I enjoyed reading this recent essay by GetActive CEO Sheeraz Haji in Personal Democracy Forum on his impressions of their 2006 User Conference held earlier this Fall in Washington, DC. I've been to many of these types of events over the years, and think that GetActive does a better-than-average job organizing them. (I'm a former GetActive employee and consultant, and also have several current clients that use GetActive's online services.) As Sheeraz alludes to in his excellent essay, the key is letting go of control, and getting your users (nonprofit customers) to willingly contribute knowledge and best practices to share with others. In this case, the "users" that Sheeraz is referring to are GetActive's nonprofit clients (as opposed to individual "end users.")

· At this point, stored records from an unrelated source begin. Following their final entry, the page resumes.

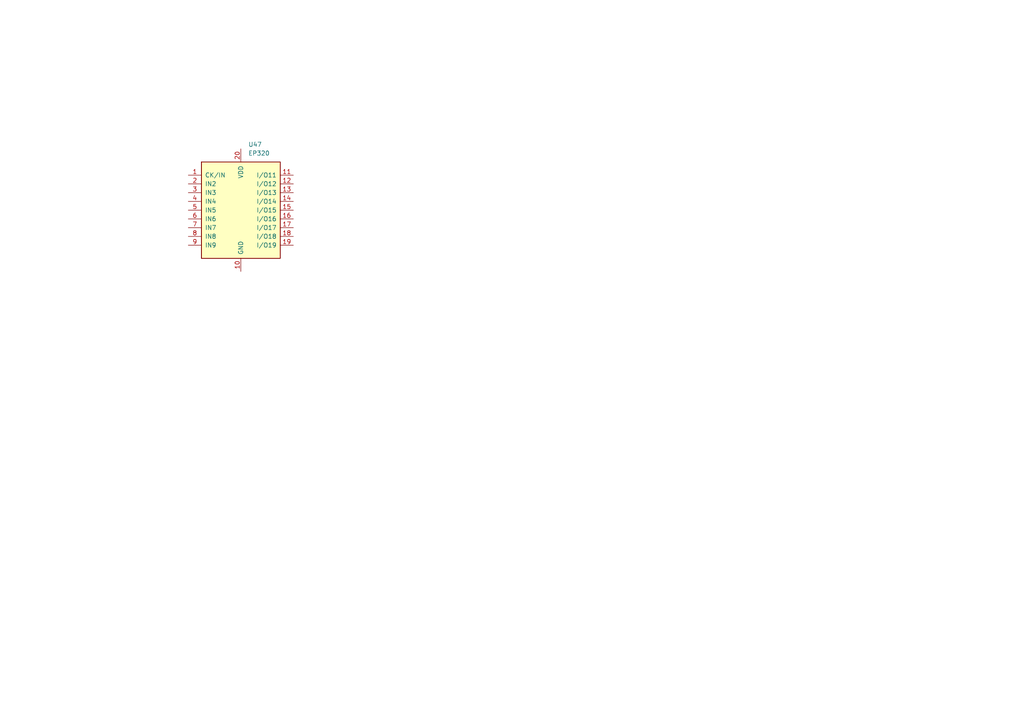
<source format=kicad_sch>
(kicad_sch
	(version 20250114)
	(generator "eeschema")
	(generator_version "9.0")
	(uuid "de7ed709-b1ba-46a4-ae32-686b459129f0")
	(paper "A4")
	
	(symbol
		(lib_id "CPLD_Altera:EP320")
		(at 69.85 60.96 0)
		(unit 1)
		(exclude_from_sim no)
		(in_bom yes)
		(on_board yes)
		(dnp no)
		(fields_autoplaced yes)
		(uuid "d383d0c2-345b-4073-ad89-e73bf1c77861")
		(property "Reference" "U47"
			(at 71.9933 41.91 0)
			(effects
				(font
					(size 1.27 1.27)
				)
				(justify left)
			)
		)
		(property "Value" "EP320"
			(at 71.9933 44.45 0)
			(effects
				(font
					(size 1.27 1.27)
				)
				(justify left)
			)
		)
		(property "Footprint" ""
			(at 71.12 76.2 0)
			(effects
				(font
					(size 1.27 1.27)
				)
				(justify left)
				(hide yes)
			)
		)
		(property "Datasheet" "~"
			(at 69.85 60.96 0)
			(effects
				(font
					(size 1.27 1.27)
				)
				(hide yes)
			)
		)
		(property "Description" "EPLD"
			(at 69.85 60.96 0)
			(effects
				(font
					(size 1.27 1.27)
				)
				(hide yes)
			)
		)
		(pin "14"
			(uuid "f369623b-ed25-4b86-966c-2885e06bb9d4")
		)
		(pin "9"
			(uuid "b01d871d-b7db-4f8e-bc8b-90a034f2d2c4")
		)
		(pin "6"
			(uuid "ad23829a-2edb-4b2c-828c-32fc739af648")
		)
		(pin "4"
			(uuid "521b8e11-7ed5-47ff-a4e4-9b08d2aa3aca")
		)
		(pin "7"
			(uuid "018d75a5-75a3-41ea-b2f1-c68b8afc5fcf")
		)
		(pin "8"
			(uuid "eba554c8-7390-47f4-83b6-41796ddd3907")
		)
		(pin "18"
			(uuid "25038ac8-407a-4b9b-b67d-b2f09f40e41d")
		)
		(pin "16"
			(uuid "279d95ad-cf19-4179-8fb7-43829a7f15ac")
		)
		(pin "1"
			(uuid "291e3252-5889-4301-a7d7-78d2f5c069f8")
		)
		(pin "2"
			(uuid "ef8ee58b-d7af-4b40-9394-87d6bb20efe0")
		)
		(pin "15"
			(uuid "aceca82a-a7ae-4faf-b8ab-df86149d2f48")
		)
		(pin "17"
			(uuid "ff5ed50a-c76d-4617-a4b2-dc323db4bbfa")
		)
		(pin "3"
			(uuid "03d3bd52-fb09-4881-8086-9346d7e5dffa")
		)
		(pin "13"
			(uuid "05adde6f-9b11-4e66-a5e0-aedc9e0608ae")
		)
		(pin "5"
			(uuid "0dd195e1-f4be-43a3-b4af-57d6fdc498d5")
		)
		(pin "10"
			(uuid "54a77b88-92bf-41f5-bb75-802982be5460")
		)
		(pin "20"
			(uuid "dfd306e0-64ba-47d6-93c7-af5209fccbd4")
		)
		(pin "11"
			(uuid "0fac1b6a-8deb-43d0-8dc4-31763e25c10f")
		)
		(pin "12"
			(uuid "0776eb29-53d8-41f9-bde4-0c90fe45ab09")
		)
		(pin "19"
			(uuid "f78d7279-c26d-4e64-b433-d9cc71be490e")
		)
		(instances
			(project ""
				(path "/0a9ccbcb-22a0-4f45-86ad-c4645c7ba1be/d7d53e56-2bfc-402f-849b-97ccecf49fa4"
					(reference "U47")
					(unit 1)
				)
			)
		)
	)
)

</source>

My complaint about these types of user conferences is that half the sessions are so "vendor-centric" that the best practices make no sense outside of that specific vendor's framework. This has sometimes been called "vendor lock-in," whereby organizations are making huge leaps in learning about online fundraising or email messaging, but they can't take it with them to another vendor because all the learning is based on a specific user interface, or specific tool features. My other complaint about user conferences is the feeling that "end users" (email list subscribers, online donors, real-world activists) are treated as nothing more than metrics. In fact, "end users" aren't invited to user conferences at all, and have become statistical abstractions at best.
Having said that, I think the "end user" is making a comeback in the emergence of the social Web (MySpace, blogs, etc.). If you want to see an example of letting go of control, try launching your content into the blogsphere or MySpace. The average blogger will reshape your campaign message into something you barely recognize (but hopefully include the all-important hypertext link). One hundred MySpace friends will link to your campaign landing page, but watch your logo get morphed into bizarre contortions by late night Photoshoppers.

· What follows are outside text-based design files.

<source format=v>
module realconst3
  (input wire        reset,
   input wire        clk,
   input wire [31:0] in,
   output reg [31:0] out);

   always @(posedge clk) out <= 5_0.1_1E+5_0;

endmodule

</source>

The social Web trend speaks to the need for more focus not just on the "vendor's user" (the nonprofit), but on the "end user" (the individual donor and activist). The end user (that's you and me) could (and should) care less about whether a nonprofit's website or email is powered by GetActive or Kintera. The end user enjoys receiving emails that are easy to read, easy to forward, easy to donate with, easy to send messages to decisionmakers with, easy to link to from their blog or Facebook page, easy to cut and paste.
This shift requires the vendors to think differently about who the end user really is. To their credit, both GetActive and Convio announced in October and November respectively that they're deploying new tools that allow their customers to interface more seamlessly with users on social networks. ChipIn has an online fundraising widget that can easily be added by anyone to their blog or their social network page. Greenpeace International's new "open source" whale campaign invites everyone around the world to participate in planning their upcoming campaign to end the south sea sanctuary whale hunt in the waters off Antarctica. You can read through several hundred submitted ideas, submit your own, and vote for the ones you think are best.